◆ Stated problem
Please rename every "catalogue / barcode" in the data below to "catalog number" and write the data out again, with everything else unchanged.

## start Data for the task

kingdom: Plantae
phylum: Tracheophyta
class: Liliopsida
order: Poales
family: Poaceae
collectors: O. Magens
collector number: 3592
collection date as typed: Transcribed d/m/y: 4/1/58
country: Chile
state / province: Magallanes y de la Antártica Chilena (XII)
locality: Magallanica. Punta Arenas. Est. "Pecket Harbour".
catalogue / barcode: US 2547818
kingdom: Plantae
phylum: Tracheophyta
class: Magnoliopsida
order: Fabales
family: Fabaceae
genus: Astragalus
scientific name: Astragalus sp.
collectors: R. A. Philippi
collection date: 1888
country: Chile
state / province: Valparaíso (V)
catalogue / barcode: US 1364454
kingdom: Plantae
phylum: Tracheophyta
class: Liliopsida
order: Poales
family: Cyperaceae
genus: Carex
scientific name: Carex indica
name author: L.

## end Data for the task

◆ Result of the exercise
kingdom: Plantae
phylum: Tracheophyta
class: Liliopsida
order: Poales
family: Poaceae
collectors: O. Magens
collector number: 3592
collection date as typed: Transcribed d/m/y: 4/1/58
country: Chile
state / province: Magallanes y de la Antártica Chilena (XII)
locality: Magallanica. Punta Arenas. Est. "Pecket Harbour".
catalog number: US 2547818
kingdom: Plantae
phylum: Tracheophyta
class: Magnoliopsida
order: Fabales
family: Fabaceae
genus: Astragalus
scientific name: Astragalus sp.
collectors: R. A. Philippi
collection date: 1888
country: Chile
state / province: Valparaíso (V)
catalog number: US 1364454
kingdom: Plantae
phylum: Tracheophyta
class: Liliopsida
order: Poales
family: Cyperaceae
genus: Carex
scientific name: Carex indica
name author: L.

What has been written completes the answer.